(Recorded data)
★ ★ ★ ★ ★ ★ ★
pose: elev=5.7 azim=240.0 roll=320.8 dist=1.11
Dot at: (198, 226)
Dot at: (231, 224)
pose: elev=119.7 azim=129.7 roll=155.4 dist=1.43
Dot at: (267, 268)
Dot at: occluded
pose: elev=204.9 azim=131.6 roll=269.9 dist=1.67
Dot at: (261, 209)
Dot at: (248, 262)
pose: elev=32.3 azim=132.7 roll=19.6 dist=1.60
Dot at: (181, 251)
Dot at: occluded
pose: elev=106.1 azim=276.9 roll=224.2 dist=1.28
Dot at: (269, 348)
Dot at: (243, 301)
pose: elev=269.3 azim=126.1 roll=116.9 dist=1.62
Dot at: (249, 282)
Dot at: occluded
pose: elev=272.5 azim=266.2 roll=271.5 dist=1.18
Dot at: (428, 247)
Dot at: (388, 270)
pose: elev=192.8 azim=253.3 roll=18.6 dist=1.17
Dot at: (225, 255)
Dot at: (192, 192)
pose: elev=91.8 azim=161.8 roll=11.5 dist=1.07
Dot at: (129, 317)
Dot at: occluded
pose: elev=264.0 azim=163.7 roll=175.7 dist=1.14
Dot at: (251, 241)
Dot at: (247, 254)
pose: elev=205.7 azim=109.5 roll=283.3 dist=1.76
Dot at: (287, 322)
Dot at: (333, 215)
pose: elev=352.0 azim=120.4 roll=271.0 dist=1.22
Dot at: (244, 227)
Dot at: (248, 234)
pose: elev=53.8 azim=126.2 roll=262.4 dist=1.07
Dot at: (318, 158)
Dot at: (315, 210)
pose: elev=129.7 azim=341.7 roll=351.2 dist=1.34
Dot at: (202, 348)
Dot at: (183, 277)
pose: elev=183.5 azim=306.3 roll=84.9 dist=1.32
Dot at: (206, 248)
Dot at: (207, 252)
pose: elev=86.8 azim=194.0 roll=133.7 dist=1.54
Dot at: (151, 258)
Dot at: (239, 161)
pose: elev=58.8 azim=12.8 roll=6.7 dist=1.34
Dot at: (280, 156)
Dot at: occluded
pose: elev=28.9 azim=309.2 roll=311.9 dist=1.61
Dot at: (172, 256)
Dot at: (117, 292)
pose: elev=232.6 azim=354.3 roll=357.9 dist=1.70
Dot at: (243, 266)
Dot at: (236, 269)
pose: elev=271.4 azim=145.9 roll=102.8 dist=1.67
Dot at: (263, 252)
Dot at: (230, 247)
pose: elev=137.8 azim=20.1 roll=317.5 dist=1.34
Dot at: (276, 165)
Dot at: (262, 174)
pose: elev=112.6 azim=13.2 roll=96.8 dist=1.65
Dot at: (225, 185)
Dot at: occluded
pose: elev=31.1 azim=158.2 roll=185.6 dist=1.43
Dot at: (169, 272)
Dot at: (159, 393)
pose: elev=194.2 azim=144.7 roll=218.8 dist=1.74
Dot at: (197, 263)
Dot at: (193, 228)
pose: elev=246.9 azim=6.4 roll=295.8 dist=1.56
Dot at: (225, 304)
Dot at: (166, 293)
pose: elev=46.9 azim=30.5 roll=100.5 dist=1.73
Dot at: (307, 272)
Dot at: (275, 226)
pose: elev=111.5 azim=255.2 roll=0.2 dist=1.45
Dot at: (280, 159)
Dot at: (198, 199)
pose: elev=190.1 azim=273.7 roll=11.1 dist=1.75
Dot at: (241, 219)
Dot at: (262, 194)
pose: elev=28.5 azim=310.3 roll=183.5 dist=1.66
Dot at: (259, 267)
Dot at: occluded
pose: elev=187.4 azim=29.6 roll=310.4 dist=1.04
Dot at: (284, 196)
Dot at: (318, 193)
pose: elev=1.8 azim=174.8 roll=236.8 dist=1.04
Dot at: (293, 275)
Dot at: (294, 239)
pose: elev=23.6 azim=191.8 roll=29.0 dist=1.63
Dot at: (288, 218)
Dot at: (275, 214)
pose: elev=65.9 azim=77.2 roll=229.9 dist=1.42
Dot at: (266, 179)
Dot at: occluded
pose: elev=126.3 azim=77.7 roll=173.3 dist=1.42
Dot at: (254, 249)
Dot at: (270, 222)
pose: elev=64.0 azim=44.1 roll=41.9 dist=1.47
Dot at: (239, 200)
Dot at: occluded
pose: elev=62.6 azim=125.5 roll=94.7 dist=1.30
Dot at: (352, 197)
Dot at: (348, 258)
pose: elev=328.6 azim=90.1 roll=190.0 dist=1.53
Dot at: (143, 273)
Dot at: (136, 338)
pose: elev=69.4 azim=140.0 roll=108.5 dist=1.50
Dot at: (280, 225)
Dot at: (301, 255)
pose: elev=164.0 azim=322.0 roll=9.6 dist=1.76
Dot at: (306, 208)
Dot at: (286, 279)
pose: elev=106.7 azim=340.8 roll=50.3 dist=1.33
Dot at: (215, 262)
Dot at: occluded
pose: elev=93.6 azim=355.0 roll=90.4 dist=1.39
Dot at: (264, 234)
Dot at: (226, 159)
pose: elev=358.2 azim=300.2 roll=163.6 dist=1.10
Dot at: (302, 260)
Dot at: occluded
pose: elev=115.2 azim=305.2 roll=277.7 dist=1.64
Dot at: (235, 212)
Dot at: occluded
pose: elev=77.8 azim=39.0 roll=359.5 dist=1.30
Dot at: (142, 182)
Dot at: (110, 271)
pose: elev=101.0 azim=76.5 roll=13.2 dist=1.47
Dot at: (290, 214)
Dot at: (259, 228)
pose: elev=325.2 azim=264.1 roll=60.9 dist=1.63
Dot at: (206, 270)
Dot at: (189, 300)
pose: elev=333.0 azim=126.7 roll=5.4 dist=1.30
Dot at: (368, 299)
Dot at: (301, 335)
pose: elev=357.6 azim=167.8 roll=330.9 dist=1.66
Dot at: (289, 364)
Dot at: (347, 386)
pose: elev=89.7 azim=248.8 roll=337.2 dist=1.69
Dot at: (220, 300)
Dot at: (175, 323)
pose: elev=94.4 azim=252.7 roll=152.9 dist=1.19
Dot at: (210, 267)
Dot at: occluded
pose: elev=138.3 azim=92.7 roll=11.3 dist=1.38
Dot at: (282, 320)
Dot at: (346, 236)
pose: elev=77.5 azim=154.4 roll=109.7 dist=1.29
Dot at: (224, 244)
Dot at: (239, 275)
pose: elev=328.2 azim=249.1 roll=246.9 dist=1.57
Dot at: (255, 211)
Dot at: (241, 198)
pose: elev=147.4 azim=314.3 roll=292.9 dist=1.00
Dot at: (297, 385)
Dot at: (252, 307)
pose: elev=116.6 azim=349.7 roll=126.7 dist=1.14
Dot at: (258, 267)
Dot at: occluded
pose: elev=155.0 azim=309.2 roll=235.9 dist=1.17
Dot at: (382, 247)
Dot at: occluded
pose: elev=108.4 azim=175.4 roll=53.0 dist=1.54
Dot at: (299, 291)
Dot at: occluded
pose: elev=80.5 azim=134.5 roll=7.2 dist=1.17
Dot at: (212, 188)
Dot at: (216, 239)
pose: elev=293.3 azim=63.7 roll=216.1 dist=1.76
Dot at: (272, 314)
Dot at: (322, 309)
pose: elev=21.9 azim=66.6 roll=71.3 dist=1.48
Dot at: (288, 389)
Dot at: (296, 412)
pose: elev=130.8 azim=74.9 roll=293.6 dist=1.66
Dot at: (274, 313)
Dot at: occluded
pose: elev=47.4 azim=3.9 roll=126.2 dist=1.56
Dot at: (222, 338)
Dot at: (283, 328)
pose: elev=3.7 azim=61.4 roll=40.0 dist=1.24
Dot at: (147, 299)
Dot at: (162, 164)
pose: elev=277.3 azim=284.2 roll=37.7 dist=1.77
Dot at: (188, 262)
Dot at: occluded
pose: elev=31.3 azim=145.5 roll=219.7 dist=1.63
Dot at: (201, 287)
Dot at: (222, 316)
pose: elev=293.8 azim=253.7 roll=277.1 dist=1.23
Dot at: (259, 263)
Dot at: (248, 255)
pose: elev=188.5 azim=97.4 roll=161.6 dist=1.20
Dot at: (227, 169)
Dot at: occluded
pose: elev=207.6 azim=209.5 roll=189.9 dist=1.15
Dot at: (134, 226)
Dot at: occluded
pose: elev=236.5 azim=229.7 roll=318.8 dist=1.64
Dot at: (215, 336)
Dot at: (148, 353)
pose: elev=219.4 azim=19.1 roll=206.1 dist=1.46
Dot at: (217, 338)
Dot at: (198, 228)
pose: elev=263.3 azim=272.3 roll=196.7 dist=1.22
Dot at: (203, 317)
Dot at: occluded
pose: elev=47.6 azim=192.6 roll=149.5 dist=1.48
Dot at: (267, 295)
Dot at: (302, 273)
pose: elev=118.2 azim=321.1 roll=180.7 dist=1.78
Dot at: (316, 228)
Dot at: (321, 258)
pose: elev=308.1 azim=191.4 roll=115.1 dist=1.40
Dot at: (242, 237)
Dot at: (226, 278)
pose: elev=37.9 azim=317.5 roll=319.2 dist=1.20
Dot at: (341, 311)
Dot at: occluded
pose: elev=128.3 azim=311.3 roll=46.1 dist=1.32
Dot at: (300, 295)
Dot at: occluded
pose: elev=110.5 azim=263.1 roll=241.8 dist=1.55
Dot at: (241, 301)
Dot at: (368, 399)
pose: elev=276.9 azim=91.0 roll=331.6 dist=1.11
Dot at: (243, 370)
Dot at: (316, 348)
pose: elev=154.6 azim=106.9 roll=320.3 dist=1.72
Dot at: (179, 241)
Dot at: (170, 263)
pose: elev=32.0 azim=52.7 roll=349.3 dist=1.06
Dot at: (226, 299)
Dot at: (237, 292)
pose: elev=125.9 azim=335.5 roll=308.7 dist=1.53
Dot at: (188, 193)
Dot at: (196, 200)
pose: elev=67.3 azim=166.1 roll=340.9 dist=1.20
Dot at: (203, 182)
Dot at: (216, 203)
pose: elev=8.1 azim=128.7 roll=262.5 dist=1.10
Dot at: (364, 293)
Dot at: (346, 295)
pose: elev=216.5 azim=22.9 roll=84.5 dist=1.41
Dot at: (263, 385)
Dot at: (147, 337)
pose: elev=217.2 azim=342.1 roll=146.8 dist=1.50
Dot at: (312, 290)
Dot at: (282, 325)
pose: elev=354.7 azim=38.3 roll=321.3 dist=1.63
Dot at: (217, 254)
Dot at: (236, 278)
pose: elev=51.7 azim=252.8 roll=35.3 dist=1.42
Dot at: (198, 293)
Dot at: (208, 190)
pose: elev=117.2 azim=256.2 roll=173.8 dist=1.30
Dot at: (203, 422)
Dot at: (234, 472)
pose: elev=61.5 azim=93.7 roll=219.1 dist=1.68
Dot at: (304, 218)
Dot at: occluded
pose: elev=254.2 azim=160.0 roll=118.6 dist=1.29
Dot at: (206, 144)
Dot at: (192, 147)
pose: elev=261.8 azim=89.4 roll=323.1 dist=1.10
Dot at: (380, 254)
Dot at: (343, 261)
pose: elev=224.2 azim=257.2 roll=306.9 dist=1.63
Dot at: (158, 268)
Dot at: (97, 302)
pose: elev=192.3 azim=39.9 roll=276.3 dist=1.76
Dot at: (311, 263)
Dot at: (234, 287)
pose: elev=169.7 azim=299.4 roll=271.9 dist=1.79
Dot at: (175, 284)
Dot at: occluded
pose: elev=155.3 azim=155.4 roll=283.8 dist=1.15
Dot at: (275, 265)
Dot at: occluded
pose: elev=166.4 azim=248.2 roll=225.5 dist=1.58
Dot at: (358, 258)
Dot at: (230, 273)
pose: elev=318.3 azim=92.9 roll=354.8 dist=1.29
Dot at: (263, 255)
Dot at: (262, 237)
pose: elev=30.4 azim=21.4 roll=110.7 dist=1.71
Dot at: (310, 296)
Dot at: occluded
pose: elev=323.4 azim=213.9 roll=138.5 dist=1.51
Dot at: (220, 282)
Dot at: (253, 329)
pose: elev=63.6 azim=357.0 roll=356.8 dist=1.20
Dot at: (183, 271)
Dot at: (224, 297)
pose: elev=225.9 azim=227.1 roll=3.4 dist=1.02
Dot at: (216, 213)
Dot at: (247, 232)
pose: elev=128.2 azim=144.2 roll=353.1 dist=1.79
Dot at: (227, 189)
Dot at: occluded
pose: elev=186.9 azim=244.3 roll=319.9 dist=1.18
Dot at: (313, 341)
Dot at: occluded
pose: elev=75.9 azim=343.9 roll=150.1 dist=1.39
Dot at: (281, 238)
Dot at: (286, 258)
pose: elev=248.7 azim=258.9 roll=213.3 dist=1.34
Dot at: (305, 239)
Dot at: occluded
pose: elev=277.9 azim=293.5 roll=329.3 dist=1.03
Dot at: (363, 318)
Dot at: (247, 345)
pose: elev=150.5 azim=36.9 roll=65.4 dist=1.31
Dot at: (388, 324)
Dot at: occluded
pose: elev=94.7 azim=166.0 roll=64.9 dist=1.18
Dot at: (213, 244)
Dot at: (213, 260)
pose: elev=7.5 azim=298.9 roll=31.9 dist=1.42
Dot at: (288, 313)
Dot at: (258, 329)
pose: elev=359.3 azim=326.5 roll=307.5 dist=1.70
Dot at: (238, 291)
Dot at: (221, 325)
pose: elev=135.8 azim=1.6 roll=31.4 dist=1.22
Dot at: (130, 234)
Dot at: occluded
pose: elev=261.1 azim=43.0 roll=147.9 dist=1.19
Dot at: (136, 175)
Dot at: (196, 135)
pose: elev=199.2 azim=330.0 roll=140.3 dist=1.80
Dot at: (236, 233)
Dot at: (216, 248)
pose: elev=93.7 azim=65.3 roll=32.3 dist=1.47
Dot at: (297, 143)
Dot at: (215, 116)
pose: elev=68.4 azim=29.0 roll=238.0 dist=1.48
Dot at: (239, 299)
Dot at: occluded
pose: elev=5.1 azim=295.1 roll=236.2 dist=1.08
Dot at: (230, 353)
★ ★ ★ ★ ★ ★ ★
### Brief
Copy out everything from the line containing "pose: elev=101.0 azim=76.5" down to the line containing "Dot at: (198, 228)", with both of those lines included, without changing anything.

### Full response
pose: elev=101.0 azim=76.5 roll=13.2 dist=1.47
Dot at: (290, 214)
Dot at: (259, 228)
pose: elev=325.2 azim=264.1 roll=60.9 dist=1.63
Dot at: (206, 270)
Dot at: (189, 300)
pose: elev=333.0 azim=126.7 roll=5.4 dist=1.30
Dot at: (368, 299)
Dot at: (301, 335)
pose: elev=357.6 azim=167.8 roll=330.9 dist=1.66
Dot at: (289, 364)
Dot at: (347, 386)
pose: elev=89.7 azim=248.8 roll=337.2 dist=1.69
Dot at: (220, 300)
Dot at: (175, 323)
pose: elev=94.4 azim=252.7 roll=152.9 dist=1.19
Dot at: (210, 267)
Dot at: occluded
pose: elev=138.3 azim=92.7 roll=11.3 dist=1.38
Dot at: (282, 320)
Dot at: (346, 236)
pose: elev=77.5 azim=154.4 roll=109.7 dist=1.29
Dot at: (224, 244)
Dot at: (239, 275)
pose: elev=328.2 azim=249.1 roll=246.9 dist=1.57
Dot at: (255, 211)
Dot at: (241, 198)
pose: elev=147.4 azim=314.3 roll=292.9 dist=1.00
Dot at: (297, 385)
Dot at: (252, 307)
pose: elev=116.6 azim=349.7 roll=126.7 dist=1.14
Dot at: (258, 267)
Dot at: occluded
pose: elev=155.0 azim=309.2 roll=235.9 dist=1.17
Dot at: (382, 247)
Dot at: occluded
pose: elev=108.4 azim=175.4 roll=53.0 dist=1.54
Dot at: (299, 291)
Dot at: occluded
pose: elev=80.5 azim=134.5 roll=7.2 dist=1.17
Dot at: (212, 188)
Dot at: (216, 239)
pose: elev=293.3 azim=63.7 roll=216.1 dist=1.76
Dot at: (272, 314)
Dot at: (322, 309)
pose: elev=21.9 azim=66.6 roll=71.3 dist=1.48
Dot at: (288, 389)
Dot at: (296, 412)
pose: elev=130.8 azim=74.9 roll=293.6 dist=1.66
Dot at: (274, 313)
Dot at: occluded
pose: elev=47.4 azim=3.9 roll=126.2 dist=1.56
Dot at: (222, 338)
Dot at: (283, 328)
pose: elev=3.7 azim=61.4 roll=40.0 dist=1.24
Dot at: (147, 299)
Dot at: (162, 164)
pose: elev=277.3 azim=284.2 roll=37.7 dist=1.77
Dot at: (188, 262)
Dot at: occluded
pose: elev=31.3 azim=145.5 roll=219.7 dist=1.63
Dot at: (201, 287)
Dot at: (222, 316)
pose: elev=293.8 azim=253.7 roll=277.1 dist=1.23
Dot at: (259, 263)
Dot at: (248, 255)
pose: elev=188.5 azim=97.4 roll=161.6 dist=1.20
Dot at: (227, 169)
Dot at: occluded
pose: elev=207.6 azim=209.5 roll=189.9 dist=1.15
Dot at: (134, 226)
Dot at: occluded
pose: elev=236.5 azim=229.7 roll=318.8 dist=1.64
Dot at: (215, 336)
Dot at: (148, 353)
pose: elev=219.4 azim=19.1 roll=206.1 dist=1.46
Dot at: (217, 338)
Dot at: (198, 228)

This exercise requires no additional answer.